«Ну наконец-то!» — воскликнули 9 октября все, кто давно уже находил нынешнего нобелиата по литературе заслуживающим и этой награды, и сопутствующего ей внимания. Вопрос был лишь в том, кто из ныне здравствующих великих венгров получит премию первым — Ласло Краснахоркаи или Петер Надаш, которого тоже прочили в нобелиаты издавна и выдвигали на премию не раз; в шорт-листе 2025 года его не было. Вот вопрос как бы и закрылся, и победа Краснахоркаи столь же радует, сколь и обидно за Надаша, которому, наверное, теперь уже Нобелевской не дадут.
Но Краснахоркаи, второй после Имре Кертеса (2002) венгерский нобелевский лауреат по литературе, несомненно, награды достоин.

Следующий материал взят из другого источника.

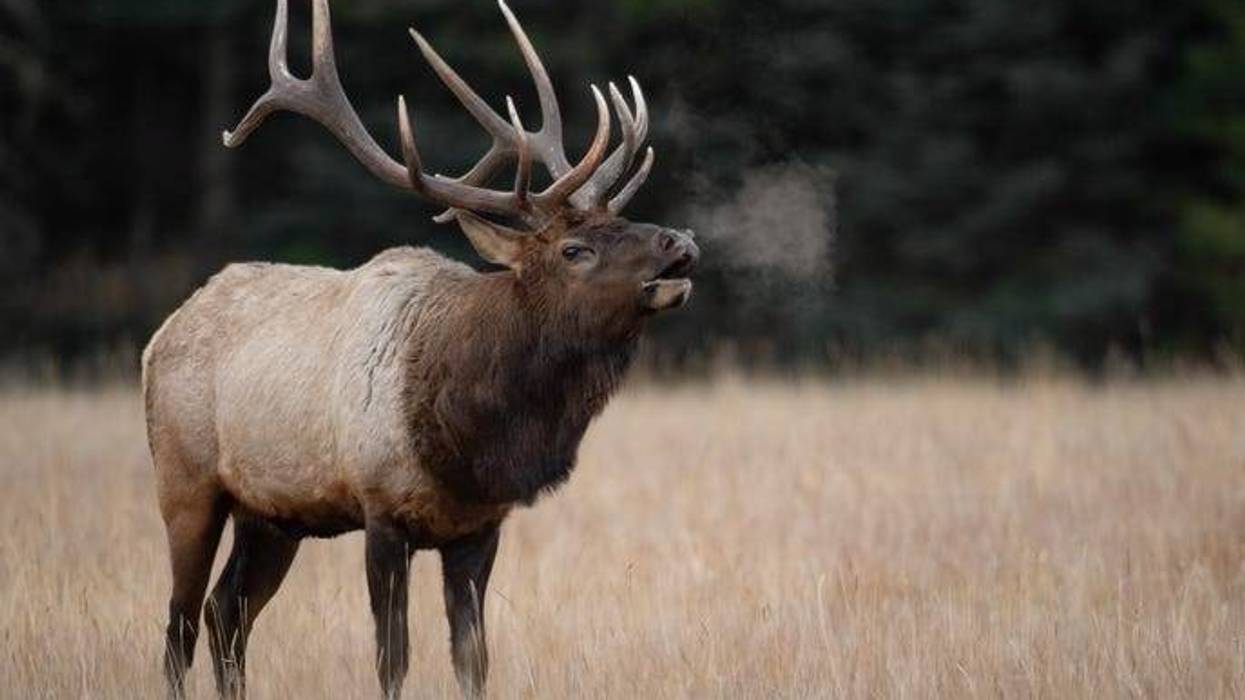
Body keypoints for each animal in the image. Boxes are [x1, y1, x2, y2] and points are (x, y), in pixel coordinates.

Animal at [141, 0, 698, 698]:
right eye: (576, 249)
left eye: (624, 222)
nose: (680, 241)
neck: (471, 438)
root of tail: (161, 333)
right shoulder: (381, 510)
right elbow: (393, 657)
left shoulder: (479, 527)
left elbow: (473, 658)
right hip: (186, 481)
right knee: (180, 624)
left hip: (272, 514)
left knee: (226, 615)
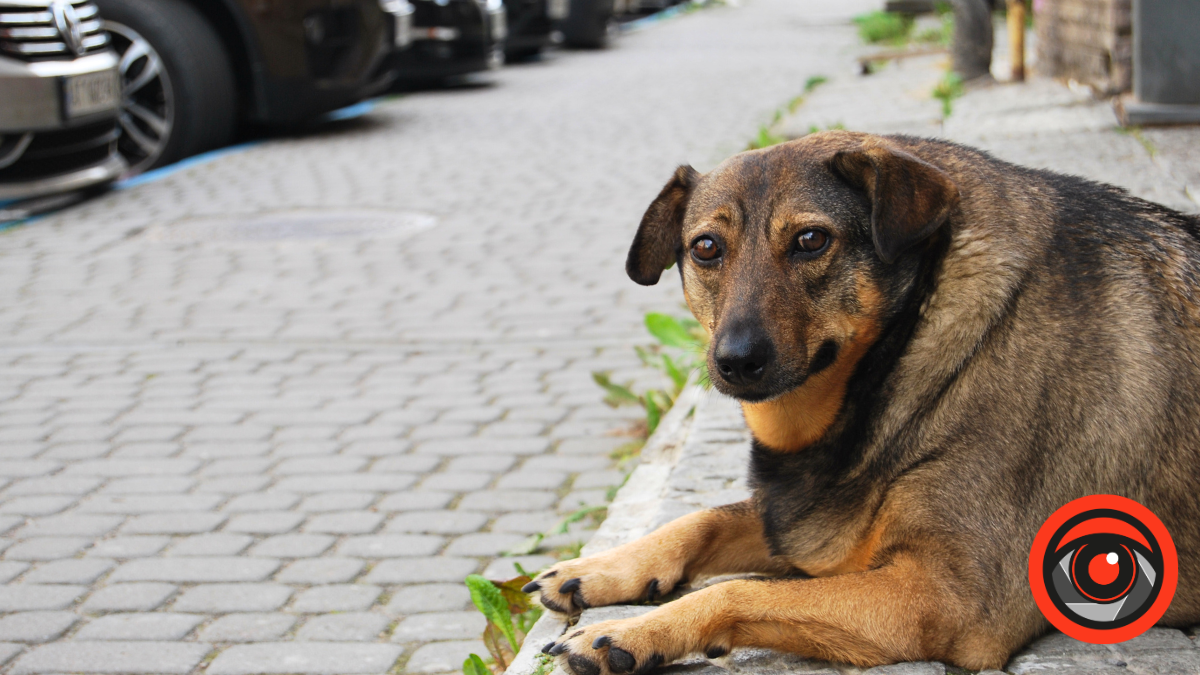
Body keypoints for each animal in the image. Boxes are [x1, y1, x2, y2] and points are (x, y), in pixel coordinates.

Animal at [523, 130, 1200, 667]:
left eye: (810, 240)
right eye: (706, 248)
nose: (735, 361)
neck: (910, 346)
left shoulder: (945, 599)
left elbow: (739, 589)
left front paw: (632, 633)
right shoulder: (814, 522)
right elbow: (703, 518)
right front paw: (601, 569)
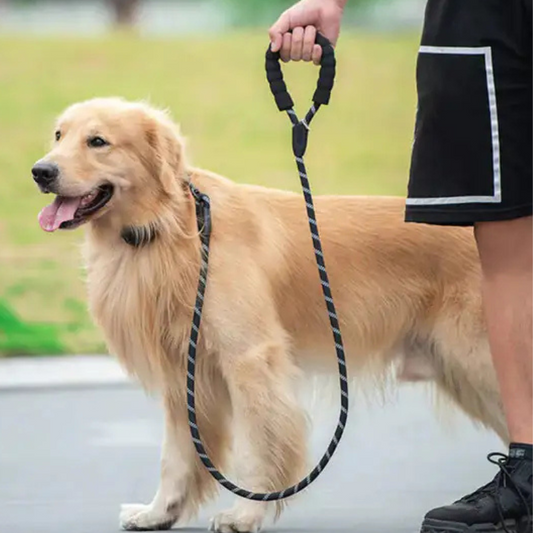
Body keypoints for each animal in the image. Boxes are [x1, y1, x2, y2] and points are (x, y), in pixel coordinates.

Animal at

Понятно, что премия, а особенно Нобелевская, — жест символический и привязанный к множеству разных условий и условностей, из которых — дерзну ли сказать? — далеко не все, собственно, литературны. И тем не менее присуждение ее Краснахоркаи (автору текстов, устроенных весьма сложно) позволяет надеяться на то, что читательское внимание будет привлечено не только (а бог даст, и не в первую очередь) к тому, что становится для литературы поводом и порождающим стимулом, — к так называемой жизни с ее по преимуществу социальными обстоятельствами, — а к самой литературе, к устройству текста, к его крупным и мелким структурам, к слову как самоценному событию. К тому, грубо говоря, что и зачем писатель из всей этой тяжести недоброй делает. Как он превращает ее в материал для эстетически значимой рефлексии, а тем самым и для понимания человека в целом. Человека вообще, а не только того, кто был застигнут и сформирован восточноевропейскими обстоятельствами разной степени непреодолимости, здешним опытом с его своеобразными требованиями, ограничениями и травмами.
Конечно, Краснахоркаи говорит прежде всего о человеке этого типа.